State of the Union reactions: a mix of praise and skepticism

President Obama's State of the Union speech evoked mixed reactions from groups representing seniors, environmentalists, and small businesses. Some praised his policy proposals but wanted to see more action.

Seth Wenig/AP
While a television shows clips from President Barack Obama's State of the Union address, traders work on the floor of the New York Stock Exchange in New York, Thursday.

Reaction to State of the Union addresses typically pours quickly into journalists’ various electronic in-boxes once the speech is over. This year is no exception: virtually every lobby group and interest organization in Washington appears to have something to say about President Obama’s State of the Union talk.

State of the Unions are pivot points for all kinds of issues, after all. Obama is trying to reset Washington’s agenda. That sets lots of lobbyists, activists, and D.C. lawyers scrambling.

Here’s a sampling of reactions from interest groups so far:

Deficit hawks: The Committee for a Responsible Federal Budget, a deficit hawk group, says it is thrilled that Obama talked about debt reduction in the State of the Union (SOTU) address. The group supports his call for a freeze on non-defense discretionary spending, a bipartisan commission on fiscal issues, and reinstatement of congressional statutory pay-as-you-go laws.

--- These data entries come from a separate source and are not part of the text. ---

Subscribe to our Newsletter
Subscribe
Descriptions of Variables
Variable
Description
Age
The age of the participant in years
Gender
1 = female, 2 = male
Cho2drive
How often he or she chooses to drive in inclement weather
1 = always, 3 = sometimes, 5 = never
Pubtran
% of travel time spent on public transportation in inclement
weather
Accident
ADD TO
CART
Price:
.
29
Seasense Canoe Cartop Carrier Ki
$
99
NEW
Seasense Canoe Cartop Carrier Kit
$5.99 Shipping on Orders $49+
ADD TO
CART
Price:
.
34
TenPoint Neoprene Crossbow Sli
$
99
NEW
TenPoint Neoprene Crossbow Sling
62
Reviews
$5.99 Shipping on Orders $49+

“But actions speak louder than words,” said the group’s president, Maya MacGuineas. “In the coming weeks and months, we urge the President to bring together members of both parties and begin taking concrete actions to stabilize the debt once the economy recovers.”

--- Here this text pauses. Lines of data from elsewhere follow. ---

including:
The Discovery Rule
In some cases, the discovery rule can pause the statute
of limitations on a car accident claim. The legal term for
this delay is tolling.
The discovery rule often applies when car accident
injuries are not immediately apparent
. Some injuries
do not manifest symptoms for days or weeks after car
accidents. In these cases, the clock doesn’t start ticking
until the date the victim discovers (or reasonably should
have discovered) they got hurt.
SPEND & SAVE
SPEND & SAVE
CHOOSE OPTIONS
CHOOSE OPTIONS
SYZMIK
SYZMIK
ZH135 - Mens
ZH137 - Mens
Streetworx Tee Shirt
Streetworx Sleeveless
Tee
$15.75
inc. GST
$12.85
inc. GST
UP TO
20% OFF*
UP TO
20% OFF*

Seniors: The powerful seniors lobby group, American Association of Retired Persons (AARP), is also happy with President Obama – to a point. In his statement, AARP CEO A. Barry Rand praised Obama’s proposal for an automatic IRA to help current workers save for retirement. But Mr. Rand asks Obama “to go further” by renewing a request to help those who depend on Social Security but did not get a cost-of-living raise for 2010.

And AARP, a strong proponent of healthcare reform legislation now stalled in Congress, seemed faintly disappointed that Obama did not push harder for progress on that bill. “We have come too far to give up now on healthcare reform,” said Rand.

Environmentalists: Environmental groups generally said they were happy with Obama’s call for comprehensive clean energy legislation. But some of their remarks were tinged with an edge, noting the fact that many pundits say cap-and-trade limits on carbon emissions are unlikely to make it through Congress any time soon.

“The fact is that those in Washington who continue to predict the demise of comprehensive clean energy and climate reform, as well as those in Congress who side with Big Oil in opposition to such reform, stand at odds with the American public’s desire to build a clean energy economy and curb global warming pollution,” said League of Conservation Voters president Gene Karpinski in a statement.

Restaurants: Yes, restaurants are the nation’s second-largest private employer, according to the National Restaurant Association. They support Obama’s call for tax incentives to create additional jobs, including his proposal to use unspent financial system bailout money to directly support small business lending.

On healthcare reform, National Restaurant Association took the occasion of the State of the Union to point out that it likes the Sentate version of this legislation better.

“It is essential to the restaurant industry that the protections added to the Senate version of this legislation be included if the Congress enacts any reform,” said NRA president Dawn Sweeney.